The really hard-to-debug ones were usually in C. It happened more when I was less experienced, or the available tools were limited.

They usually involved something that looked like a quote mark, but wasn't. (I worry about the characters that look like a less-than sign, but I've never had trouble with them in practice. Problems with other punctuation were rare enough that I can't say they were worse than "." vs "," or ":" vs ";".)

This would be less of a problem in python because it takes triple-quotes to continue a line string across multiple lines -- but it would still be an occasional problem.

This would be less of a problem if I had started out smarter, or I if never worked with people who used presentation-focused editors (like MS Word) when discussing code, but those are only theoretical possibilities.

> For most people, the appearance of a Greek or Japanese (let alone > both) character would be more likely to indicate a typo. If you know > that your project is using both languages, then just allow both; the > point is that you have made an explicit decision to do so.

* Python is dynamic (you can have a e.g. pygtk user interface which enables you to load at runtime a new .py file even to use a text view to type in a mini-script that will do something specific in your application domain): you never know what will get loaded next

I am not missing that -- that is the situation I worry about most. If I'm running something that new, and I've only inspected it visually, I want a great big warning about unexpected characters that merely look like what I thought they were.

No, this won't happen often -- but like threading race conditions, that almost makes it worse. Because it is rare, people won't remember to check for it unless the check is an automated default.

If I were in a Japanese environment, regularly getting code written in Japanese, then Japanese code would be fine, so I would set my environment to accept Japanese -- but I would still get that warning for something with that appears Latin but actually contains Cyrillic.

* Python is embeddable: and often it is to bring the power of python to less sophisticated users. You can imagine having a global system deployed all around the world by a global company enabling each user in each subsidiary to create their own extension scripts.

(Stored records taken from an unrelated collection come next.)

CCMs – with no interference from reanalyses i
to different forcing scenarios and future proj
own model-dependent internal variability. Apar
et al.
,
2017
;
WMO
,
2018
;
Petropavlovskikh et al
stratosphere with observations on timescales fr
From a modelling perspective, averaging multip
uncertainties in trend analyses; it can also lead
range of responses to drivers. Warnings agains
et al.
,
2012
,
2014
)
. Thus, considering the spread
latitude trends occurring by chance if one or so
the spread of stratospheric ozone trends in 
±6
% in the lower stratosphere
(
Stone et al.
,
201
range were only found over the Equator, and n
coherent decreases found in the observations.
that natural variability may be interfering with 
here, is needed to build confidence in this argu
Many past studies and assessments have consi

If they can supply their own scripts, they can supply their own data files -- including an acceptable characters table. But they wouldn't really need to -- realistically, the acceptable characters would be a corporate (or at least site-wide) policy decision that could be set at install time.

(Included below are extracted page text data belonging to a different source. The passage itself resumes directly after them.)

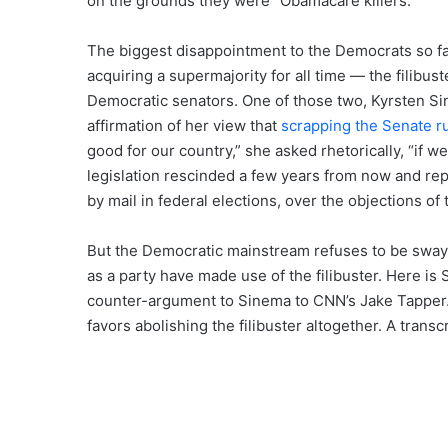
on the grounds they were “Obamacare killers.”
The biggest disappointment to the Democrats so far i
acquiring a supermajority for all time — the filibu
Democratic senators. One of those two, Kyrsten Si
affirmation of her view that
scrapping the Senate r
good for our country,” she asked rhetorically, “if w
legislation rescinded a few years from now and rep
by mail in federal elections, over the objections of 
But the Democratic mainstream refuses to be swaye
as a party have made use of the filibuster. Here is
counter-argument to Sinema to CNN’s Jake Tapper. 
favors abolishing the filibuster altogether. A transcr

* There is a runtime cost for checking: the speed vs. security tradeoff

True, but if speed is that important, than ASCII-only is better; the initial file reading will happen faster, as will the parsing to characters, and the deciding whether characters can be part of an identifier. Even a blind "Anything code point greater than 127 is always allowed" is still slower than not having to consider those code points.

Once you start saying "letters and digits only", you need a per-character lookup, and the difference between "in this set of 4000 out of several million" vs "in this set of several million out of several more million" doesn't need to slow things down.

(for a security benefit that is still very much hypothetical in the face of the experience of Java and .NET people)

(a) Aren't those compile languages, rather than interpreted? So a misleadingly-named identifier doesn't matter as much, because people aren't looking at the source anyhow. (b) How do you know there haven't been problems that just weren't caught? (Perhaps more of the "wonder why that errored out" variety than security breaches.)

* In real life, you won't see much python programs that are not written in your script.

Exactly. So when you do, they should be flagged.